* [Data extracts]

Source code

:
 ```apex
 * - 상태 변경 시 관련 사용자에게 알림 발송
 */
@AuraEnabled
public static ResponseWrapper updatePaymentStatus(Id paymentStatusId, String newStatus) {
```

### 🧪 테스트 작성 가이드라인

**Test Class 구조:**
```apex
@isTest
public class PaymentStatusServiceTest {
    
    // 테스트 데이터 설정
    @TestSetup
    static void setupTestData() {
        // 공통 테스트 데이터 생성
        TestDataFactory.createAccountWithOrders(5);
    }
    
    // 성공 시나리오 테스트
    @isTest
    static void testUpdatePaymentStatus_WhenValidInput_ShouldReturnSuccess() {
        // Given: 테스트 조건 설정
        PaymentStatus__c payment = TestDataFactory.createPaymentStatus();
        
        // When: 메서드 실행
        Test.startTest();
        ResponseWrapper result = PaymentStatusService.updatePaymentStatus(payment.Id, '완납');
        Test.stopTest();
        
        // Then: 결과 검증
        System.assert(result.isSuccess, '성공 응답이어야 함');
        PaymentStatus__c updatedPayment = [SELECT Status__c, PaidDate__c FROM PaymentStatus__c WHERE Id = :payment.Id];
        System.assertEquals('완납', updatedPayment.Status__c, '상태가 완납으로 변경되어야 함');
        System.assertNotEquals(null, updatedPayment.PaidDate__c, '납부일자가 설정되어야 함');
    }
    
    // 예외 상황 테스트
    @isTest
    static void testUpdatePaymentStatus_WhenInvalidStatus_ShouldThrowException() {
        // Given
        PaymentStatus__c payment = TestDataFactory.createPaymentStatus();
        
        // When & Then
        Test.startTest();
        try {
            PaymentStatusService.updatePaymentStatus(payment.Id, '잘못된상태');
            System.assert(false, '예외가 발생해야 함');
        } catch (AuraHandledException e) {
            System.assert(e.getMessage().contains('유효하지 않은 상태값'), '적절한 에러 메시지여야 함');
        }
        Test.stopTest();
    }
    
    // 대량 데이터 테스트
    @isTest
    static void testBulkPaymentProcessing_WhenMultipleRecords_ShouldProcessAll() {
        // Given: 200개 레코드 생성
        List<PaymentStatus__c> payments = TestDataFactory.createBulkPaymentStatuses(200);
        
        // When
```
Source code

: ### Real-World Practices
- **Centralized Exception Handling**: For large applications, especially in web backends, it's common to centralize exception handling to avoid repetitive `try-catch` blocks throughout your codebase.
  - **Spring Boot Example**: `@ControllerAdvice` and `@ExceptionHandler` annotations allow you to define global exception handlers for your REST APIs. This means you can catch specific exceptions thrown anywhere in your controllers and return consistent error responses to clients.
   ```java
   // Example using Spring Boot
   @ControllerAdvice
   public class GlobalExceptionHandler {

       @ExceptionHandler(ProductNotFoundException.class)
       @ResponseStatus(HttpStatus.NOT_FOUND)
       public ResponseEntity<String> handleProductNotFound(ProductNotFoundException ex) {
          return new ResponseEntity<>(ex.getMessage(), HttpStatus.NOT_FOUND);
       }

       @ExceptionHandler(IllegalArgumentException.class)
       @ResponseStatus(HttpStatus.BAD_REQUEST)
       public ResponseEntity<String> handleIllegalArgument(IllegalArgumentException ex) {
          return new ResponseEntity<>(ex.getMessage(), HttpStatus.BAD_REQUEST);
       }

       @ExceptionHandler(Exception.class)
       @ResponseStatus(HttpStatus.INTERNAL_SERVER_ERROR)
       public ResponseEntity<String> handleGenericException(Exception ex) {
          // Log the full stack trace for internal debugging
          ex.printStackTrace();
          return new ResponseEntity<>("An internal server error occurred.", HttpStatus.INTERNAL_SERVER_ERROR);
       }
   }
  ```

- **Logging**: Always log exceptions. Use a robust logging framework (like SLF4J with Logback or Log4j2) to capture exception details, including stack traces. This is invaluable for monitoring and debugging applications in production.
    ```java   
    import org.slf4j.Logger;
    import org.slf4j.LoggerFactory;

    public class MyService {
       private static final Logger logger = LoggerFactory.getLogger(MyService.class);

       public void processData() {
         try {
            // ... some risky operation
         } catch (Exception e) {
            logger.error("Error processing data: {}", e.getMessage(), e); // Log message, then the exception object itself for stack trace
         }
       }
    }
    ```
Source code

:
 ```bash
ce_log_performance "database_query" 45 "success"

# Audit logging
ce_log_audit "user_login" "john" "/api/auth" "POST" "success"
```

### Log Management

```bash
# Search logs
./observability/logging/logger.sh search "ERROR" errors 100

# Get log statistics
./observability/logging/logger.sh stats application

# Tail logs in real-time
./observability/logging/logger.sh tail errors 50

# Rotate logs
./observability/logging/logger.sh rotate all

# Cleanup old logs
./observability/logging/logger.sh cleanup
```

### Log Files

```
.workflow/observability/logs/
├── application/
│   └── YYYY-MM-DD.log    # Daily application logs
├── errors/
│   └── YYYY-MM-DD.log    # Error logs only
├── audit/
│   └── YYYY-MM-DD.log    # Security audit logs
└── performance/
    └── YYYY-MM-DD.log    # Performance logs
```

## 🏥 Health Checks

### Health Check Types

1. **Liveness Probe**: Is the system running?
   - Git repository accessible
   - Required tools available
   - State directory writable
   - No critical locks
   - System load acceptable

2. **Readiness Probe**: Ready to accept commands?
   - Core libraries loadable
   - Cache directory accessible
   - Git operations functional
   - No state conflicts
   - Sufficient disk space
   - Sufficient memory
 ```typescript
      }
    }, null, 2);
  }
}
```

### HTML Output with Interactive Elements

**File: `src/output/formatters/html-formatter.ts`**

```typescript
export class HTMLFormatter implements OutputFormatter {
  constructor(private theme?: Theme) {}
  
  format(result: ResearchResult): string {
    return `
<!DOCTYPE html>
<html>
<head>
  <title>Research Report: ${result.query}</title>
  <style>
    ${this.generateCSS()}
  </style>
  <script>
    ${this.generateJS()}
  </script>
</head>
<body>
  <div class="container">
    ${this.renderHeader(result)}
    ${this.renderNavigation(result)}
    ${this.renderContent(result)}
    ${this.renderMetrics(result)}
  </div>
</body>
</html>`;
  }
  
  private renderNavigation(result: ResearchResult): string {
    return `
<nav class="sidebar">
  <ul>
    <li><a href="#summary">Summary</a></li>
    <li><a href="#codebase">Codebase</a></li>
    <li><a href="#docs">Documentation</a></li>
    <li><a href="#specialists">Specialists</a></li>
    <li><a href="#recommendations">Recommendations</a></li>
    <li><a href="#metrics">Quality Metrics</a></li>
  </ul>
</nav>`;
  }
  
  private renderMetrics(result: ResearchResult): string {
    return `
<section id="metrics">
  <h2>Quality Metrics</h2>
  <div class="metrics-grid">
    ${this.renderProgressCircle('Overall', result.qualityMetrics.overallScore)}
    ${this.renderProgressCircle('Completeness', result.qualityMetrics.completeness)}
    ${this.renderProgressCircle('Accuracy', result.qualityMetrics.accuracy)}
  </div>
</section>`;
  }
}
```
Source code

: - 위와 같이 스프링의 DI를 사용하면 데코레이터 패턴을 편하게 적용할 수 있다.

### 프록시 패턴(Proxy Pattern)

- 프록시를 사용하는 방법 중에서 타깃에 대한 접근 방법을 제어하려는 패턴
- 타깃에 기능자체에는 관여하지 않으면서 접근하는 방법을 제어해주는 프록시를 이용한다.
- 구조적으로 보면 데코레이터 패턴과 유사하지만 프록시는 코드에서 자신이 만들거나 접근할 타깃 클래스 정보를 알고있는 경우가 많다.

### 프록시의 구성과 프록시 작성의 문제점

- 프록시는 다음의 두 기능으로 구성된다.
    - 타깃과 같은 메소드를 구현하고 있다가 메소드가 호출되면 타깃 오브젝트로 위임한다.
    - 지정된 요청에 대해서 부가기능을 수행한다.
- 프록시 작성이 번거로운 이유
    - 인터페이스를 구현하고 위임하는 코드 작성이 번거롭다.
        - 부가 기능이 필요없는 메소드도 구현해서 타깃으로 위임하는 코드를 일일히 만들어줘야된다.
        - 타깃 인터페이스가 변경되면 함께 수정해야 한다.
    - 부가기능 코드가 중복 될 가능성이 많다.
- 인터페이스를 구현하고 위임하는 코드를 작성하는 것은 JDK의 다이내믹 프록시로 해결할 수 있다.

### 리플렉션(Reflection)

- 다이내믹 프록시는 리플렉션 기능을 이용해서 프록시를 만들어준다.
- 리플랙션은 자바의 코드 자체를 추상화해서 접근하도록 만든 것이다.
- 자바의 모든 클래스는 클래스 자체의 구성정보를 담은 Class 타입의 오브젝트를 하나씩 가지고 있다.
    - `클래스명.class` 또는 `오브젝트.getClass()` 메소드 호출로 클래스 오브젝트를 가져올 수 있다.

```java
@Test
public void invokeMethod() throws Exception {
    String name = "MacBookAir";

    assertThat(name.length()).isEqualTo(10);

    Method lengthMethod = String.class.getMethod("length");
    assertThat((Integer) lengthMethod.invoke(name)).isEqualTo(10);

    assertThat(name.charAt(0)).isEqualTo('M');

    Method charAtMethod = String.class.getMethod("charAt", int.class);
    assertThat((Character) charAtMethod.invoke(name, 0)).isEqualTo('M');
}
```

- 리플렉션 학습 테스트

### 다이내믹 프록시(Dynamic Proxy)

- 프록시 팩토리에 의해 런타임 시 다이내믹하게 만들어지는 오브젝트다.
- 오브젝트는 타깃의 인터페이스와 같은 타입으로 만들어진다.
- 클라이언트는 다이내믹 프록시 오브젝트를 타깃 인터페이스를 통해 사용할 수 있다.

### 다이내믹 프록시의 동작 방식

* [What the task requires] Return each line of the material above that holds the string "Proxy".

* [Response to this task]
### 프록시 패턴(Proxy Pattern)
### 다이내믹 프록시(Dynamic Proxy)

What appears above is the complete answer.